I live with six other people. I can increase my chances of having a restful, tidy home by giving my kids clear expectations and setting up procedures in our home for everyone to follow, but it’s not completely in my hands.
My goal is dependent on circumstances that are sometimes outside my control.
You get where I’m going with this, right? As a mom, goal setting doesn’t always look the same as someone else’s. And it’s not always as cut and dry as the productivity books would have you think. So, I’ve been rethinking this whole productivity/goal setting paradigm.
Last spring I read Atomic Habits. And before that I read How to Fail at Almost Everything and Still Win Big which is now a yearly reread for me. A key message in both books is this:
Habits trump goals.
In How to Fail at Almost Everything and Still Win Big, Scott Adams writes,
goals are for losers….For example, if your goal is to lose ten pounds, you will spend every moment until you reach the goal — if you reach it all — feeling as if you were short of your goal. In other words, goal-oriented people exist in a state of nearly continuous failure that they hope will be temporary. That feeling wears on you. In time, it becomes heavy and uncomfortable. It might even drive you out of the game.
Now before you think this guy is the loser, let me point out that 1. the book is brilliantly hilarious, and 2. rather than just be a party pooper, he suggests an alternative to goals:
systems, or as some may say, habits.
A system is something that increases your odds of happiness in the long run. If you do something every day, it’s a system. If you’re waiting to achieve it someday in the future, it’s a goal….goals are a reach-it-and-be-done situation, whereas a system is something you do on a regular basis with a reasonable expectation that doing so will get you to a better place in your life.
I don’t know about you, but I want to get to a better place in life. And while goals are good, I think systems are better.
Developing systems that will go the distance.
Last year one of my biggest accomplishments was that I lost over 20 pounds. Believe it or not, that number wasn’t even my original goal. I surpassed my goal!
My goal was to lose 17, but I had developed a system of nutrition* that worked well, so well, that I lost more than what I intended and have kept it off for over six months.
The goal wasn’t the thing. The system was.
When you develop a system or a habit for healthier, better living, and you practice that system, you’re always moving forward to that better place in life. It’s more sustainable than a goal, emotionally and physically.
So, this year, rather than setting goals, I’m developing systems that will help me live a better life and be a better person.
Healthy Habits & Systems I’m Cultivating
- Move every day – take a walk, run at the gym, do yoga
- Stay hydrated – I’ve got a great water bottle and a great mug as well as teas that I enjoy stocked up.

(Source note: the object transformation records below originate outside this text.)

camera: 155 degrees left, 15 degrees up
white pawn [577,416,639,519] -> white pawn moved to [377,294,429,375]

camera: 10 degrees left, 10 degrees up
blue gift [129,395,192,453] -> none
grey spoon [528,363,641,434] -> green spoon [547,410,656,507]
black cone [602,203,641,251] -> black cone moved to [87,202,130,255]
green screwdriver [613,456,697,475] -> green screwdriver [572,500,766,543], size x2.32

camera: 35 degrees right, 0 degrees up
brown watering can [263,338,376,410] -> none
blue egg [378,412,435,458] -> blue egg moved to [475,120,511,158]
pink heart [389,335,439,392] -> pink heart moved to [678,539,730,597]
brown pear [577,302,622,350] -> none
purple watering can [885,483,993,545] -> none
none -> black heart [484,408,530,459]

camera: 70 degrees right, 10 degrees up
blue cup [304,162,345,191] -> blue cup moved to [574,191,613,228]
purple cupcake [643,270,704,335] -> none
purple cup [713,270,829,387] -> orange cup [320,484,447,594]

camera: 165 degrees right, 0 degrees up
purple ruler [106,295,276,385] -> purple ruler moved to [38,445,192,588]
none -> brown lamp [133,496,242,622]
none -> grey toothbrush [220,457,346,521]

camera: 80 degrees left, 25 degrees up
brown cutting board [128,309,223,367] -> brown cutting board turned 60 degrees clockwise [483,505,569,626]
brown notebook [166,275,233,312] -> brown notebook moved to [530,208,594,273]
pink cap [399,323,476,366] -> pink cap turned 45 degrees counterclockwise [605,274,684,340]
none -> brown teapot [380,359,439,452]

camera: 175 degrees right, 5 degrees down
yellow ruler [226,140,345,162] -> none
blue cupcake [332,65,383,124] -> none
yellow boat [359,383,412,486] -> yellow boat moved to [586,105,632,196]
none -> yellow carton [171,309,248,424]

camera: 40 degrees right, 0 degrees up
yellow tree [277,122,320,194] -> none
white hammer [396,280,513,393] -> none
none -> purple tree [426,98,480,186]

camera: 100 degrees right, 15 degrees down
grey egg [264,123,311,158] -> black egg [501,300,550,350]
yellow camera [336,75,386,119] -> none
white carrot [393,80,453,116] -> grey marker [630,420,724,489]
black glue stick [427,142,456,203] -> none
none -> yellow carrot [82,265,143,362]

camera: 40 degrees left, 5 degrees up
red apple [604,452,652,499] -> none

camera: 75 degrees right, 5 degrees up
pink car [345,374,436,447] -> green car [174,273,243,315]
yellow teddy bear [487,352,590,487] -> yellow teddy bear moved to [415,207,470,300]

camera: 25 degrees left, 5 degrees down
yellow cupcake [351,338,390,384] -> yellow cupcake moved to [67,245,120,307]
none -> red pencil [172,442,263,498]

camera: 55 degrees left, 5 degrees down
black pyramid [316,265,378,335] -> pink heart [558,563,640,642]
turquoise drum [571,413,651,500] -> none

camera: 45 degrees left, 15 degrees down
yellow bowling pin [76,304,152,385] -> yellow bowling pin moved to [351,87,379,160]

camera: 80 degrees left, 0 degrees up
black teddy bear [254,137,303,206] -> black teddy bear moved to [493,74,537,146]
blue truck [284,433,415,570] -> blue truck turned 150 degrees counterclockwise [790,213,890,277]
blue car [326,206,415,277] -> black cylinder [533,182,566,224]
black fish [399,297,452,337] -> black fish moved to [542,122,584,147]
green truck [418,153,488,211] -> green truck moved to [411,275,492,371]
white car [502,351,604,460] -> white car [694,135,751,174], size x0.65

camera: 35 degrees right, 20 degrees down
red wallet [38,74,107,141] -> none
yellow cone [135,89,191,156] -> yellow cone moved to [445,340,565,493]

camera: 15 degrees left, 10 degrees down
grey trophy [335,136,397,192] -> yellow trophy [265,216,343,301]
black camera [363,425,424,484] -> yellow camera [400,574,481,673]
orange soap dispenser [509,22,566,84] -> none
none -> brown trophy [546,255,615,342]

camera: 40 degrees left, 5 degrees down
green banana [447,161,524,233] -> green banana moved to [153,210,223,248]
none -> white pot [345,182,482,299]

- Eat veggies most – One of the things that helped me lose weight last year was loading up on vegetables before I ate other foods. Meal prepping helped me do this even on days I didn’t feel like it. Let’s face it: laziness plays a big factor in our eating habits. I plan to continue this habit forever.
- Journal every week – My journaling is half rant/half prayer. I feel it when I don’t do it. My thoughts are jumbled and I’m much more selfish. When I journal, I feel like I can think straight.
- Surround myself with good people – Whether through reading/listening or in person, I’m choosing to surround myself with people who will spur me on to be the best version of me. This means making it a habit to text or talk with good friends, read good books, and fill my social media and podcast feeds with people who inspire me to be better. This also means avoiding or eliminating sources of ill will and toxicity, even if they share DNA with me. (Yes, I really said that.)
I want to continue learning and growing as a person. I want to be a better version of myself. And while I have a list of accomplishments I want to tackle this year, I know that it’s systems that will help me get there.
What do you think? Will you work on goals or systems this year?
*Yes, I’ve got a post in the works to explain how I lost the weight.